[Excerpt to read Boundary: Start]

Italic Title: | force |
Three Pieces for Blues Band and Symphony Orchestra | |
Type: | Studio |
Artist: | Siegel–Schwall Band |
Cover: | SSBThreePieces.jpg |
Alt: | Photo of Seiji Ozawa, wearing a flowered white shirt, and conducting an orchestra |
Released: | 1973 |
Genre: | Blues rock, third stream, classical crossover, avant-garde |
Label: | Deutsche Grammophon |
Producer: | Thomas Mowrey |
Prev Title: | 953 West |
Prev Year: | 1973 |
Next Year: | 1974 |
Three Pieces for Blues Band and Symphony Orchestra is an avant-garde musical composition written by William Russo in 1968. It combines classical music played by an orchestra with blues played by a four-piece band.
Three Pieces for Blues Band and Symphony Orchestra was recorded in 1972 by the San Francisco Symphony and the Siegel–Schwall Band, conducted by Seiji Ozawa. When the album was released the following year by Deutsche Grammophon, it became one of the company's best selling records, reaching number 21 on the Billboard Jazz Chart and number 105 on the Billboard 200.

[Excerpt to read Boundary: End]

## List of tasks
a – Reproduce the Three Pieces entry word for word, everything from "Italic Title: |" down to "a four-piece band.".
b – Translate this sentence from the Three Pieces entry into Spanish: "It combines classical music played by an orchestra with blues played by a four-piece band."

[Records shown Boundary: Start]

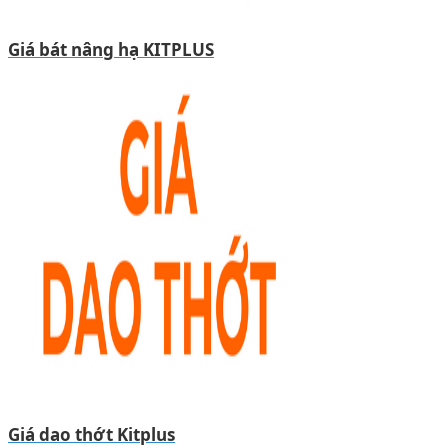
Giá bát nâng hạ KITPLUS
Giá dao thớt Kitplus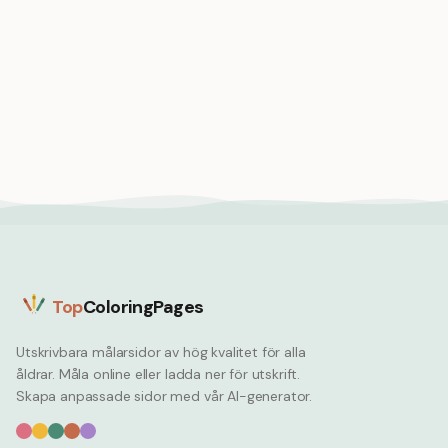
Lejonunge leker och
hoppar sött
Lion
Lejon ryter på klippkant
med utsikt över
afrikanska slätter
Lion
Top
ColoringPages
Utskrivbara målarsidor av hög kvalitet för alla
åldrar. Måla online eller ladda ner för utskrift.
Skapa anpassade sidor med vår AI-generator.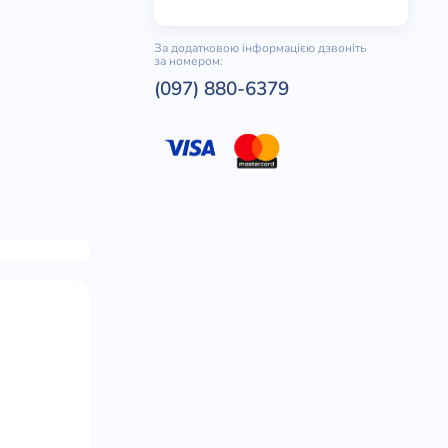
За додатковою інформацією дзвоніть
за номером:
(097) 880-6379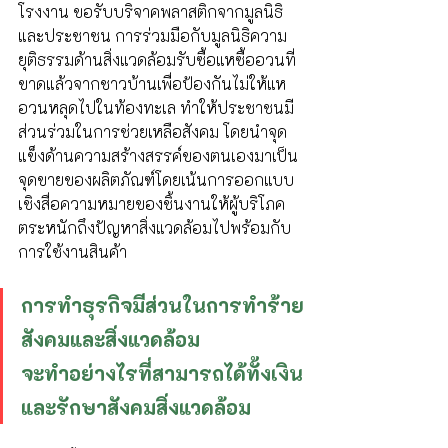
โรงงาน ขอรับบริจาคพลาสติกจากมูลนิธิ
และประชาชน การร่วมมือกับมูลนิธิความ
ยุติธรรมด้านสิ่งแวดล้อมรับซื้อแหซื้ออวนที่
ขาดแล้วจากชาวบ้านเพื่อป้องกันไม่ให้แห
อวนหลุดไปในท้องทะเล ทำให้ประชาชนมี
ส่วนร่วมในการช่วยเหลือสังคม โดยนำจุด
แข็งด้านความสร้างสรรค์ของตนเองมาเป็น
จุดขายของผลิตภัณฑ์โดยเน้นการออกแบบ
เชิงสื่อความหมายของชิ้นงานให้ผู้บริโภค
ตระหนักถึงปัญหาสิ่งแวดล้อมไปพร้อมกับ
การใช้งานสินค้า 
การทำธุรกิจมีส่วนในการทำร้าย
สังคมและสิ่งแวดล้อม 
จะทำอย่างไรที่สามารถได้ทั้งเงิน
และรักษาสังคมสิ่งแวดล้อม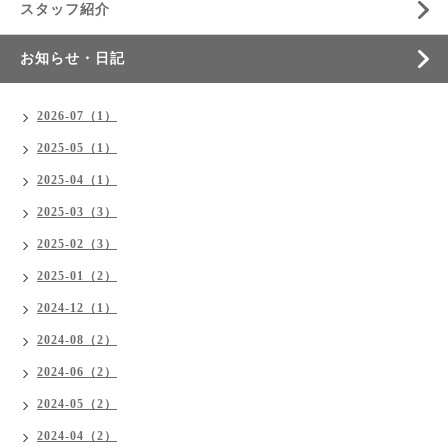
スタッフ紹介
お知らせ・日記
2026-07（1）
2025-05（1）
2025-04（1）
2025-03（3）
2025-02（3）
2025-01（2）
2024-12（1）
2024-08（2）
2024-06（2）
2024-05（2）
2024-04（2）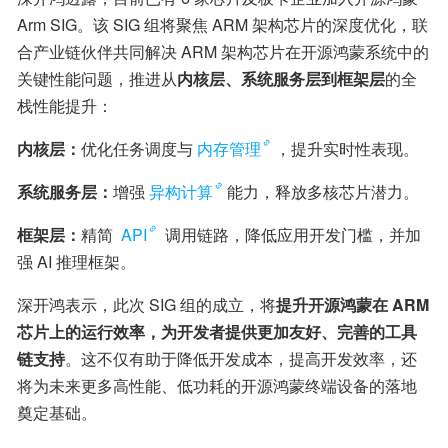
Arm SIG。该 SIG 组将聚焦 ARM 架构芯片的深度优化，联
合产业链伙伴共同解决 ARM 架构芯片在开源鸿蒙系统中的
关键性能问题，推进从
内核层、系统服务层到框架层
的全
栈性能提升：
内核层：
优化任务调度与
内存管理
，提升实时性表现。
系统服务层：
增强
异构计算
能力，释放多核芯片潜力。
框架层：
精简 
API
 调用链路，降低应用开发门槛，并加
强 AI 推理框架。
深开鸿表示，此次 SIG 组的成立，将
提升开源鸿蒙在 ARM 
芯片上的运行效率，为开发者提供更加友好、完善的工具
链支持
。这不仅有助于降低开发成本，提高开发效率，还
将为未来更多高性能、低功耗的开源鸿蒙终端设备的落地
奠定基础。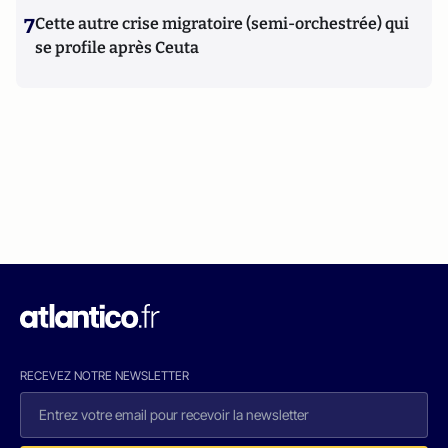
7
Cette autre crise migratoire (semi-orchestrée) qui
se profile après Ceuta
RECEVEZ NOTRE NEWSLETTER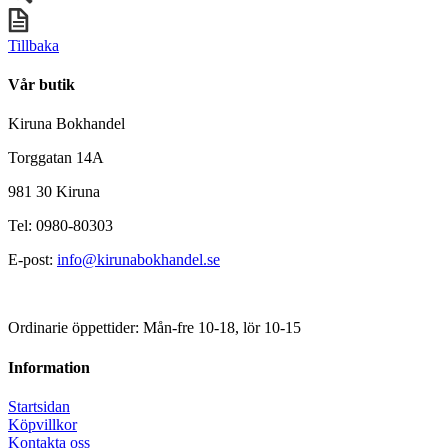
Tillbaka
Vår butik
Kiruna Bokhandel
Torggatan 14A
981 30 Kiruna
Tel: 0980-80303
E-post:
info@kirunabokhandel.se
Ordinarie öppettider: Mån-fre 10-18, lör 10-15
Information
Startsidan
Köpvillkor
Kontakta oss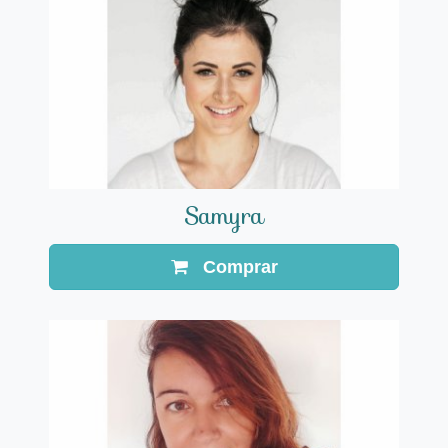
Samyra
Comprar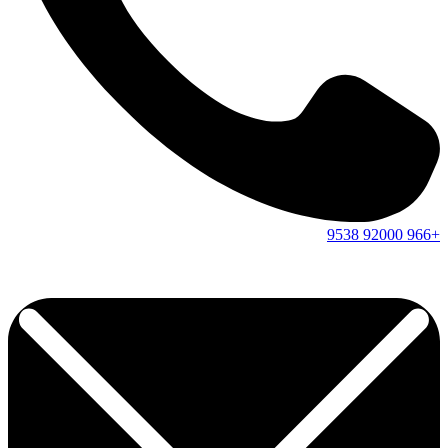
9538
92000
+966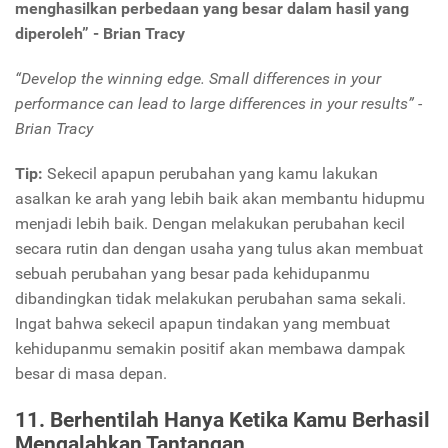
menghasilkan perbedaan yang besar dalam hasil yang
diperoleh” - Brian Tracy
“Develop the winning edge. Small differences in your
performance can lead to large differences in your results” -
Brian Tracy
Tip:
Sekecil apapun perubahan yang kamu lakukan
asalkan ke arah yang lebih baik akan membantu hidupmu
menjadi lebih baik. Dengan melakukan perubahan kecil
secara rutin dan dengan usaha yang tulus akan membuat
sebuah perubahan yang besar pada kehidupanmu
dibandingkan tidak melakukan perubahan sama sekali.
Ingat bahwa sekecil apapun tindakan yang membuat
kehidupanmu semakin positif akan membawa dampak
besar di masa depan.
11. Berhentilah Hanya Ketika Kamu Berhasil
Mengalahkan Tantangan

[Records shown Boundary: End]

## Expected responses
a –
Italic Title: | force |
Three Pieces for Blues Band and Symphony Orchestra | |
Type: | Studio |
Artist: | Siegel–Schwall Band |
Cover: | SSBThreePieces.jpg |
Alt: | Photo of Seiji Ozawa, wearing a flowered white shirt, and conducting an orchestra |
Released: | 1973 |
Genre: | Blues rock, third stream, classical crossover, avant-garde |
Label: | Deutsche Grammophon |
Producer: | Thomas Mowrey |
Prev Title: | 953 West |
Prev Year: | 1973 |
Next Year: | 1974 |
Three Pieces for Blues Band and Symphony Orchestra is an avant-garde musical composition written by William Russo in 1968. It combines classical music played by an orchestra with blues played by a four-piece band.

b – Combina música clásica interpretada por una orquesta con blues interpretado por una banda de cuatro integrantes.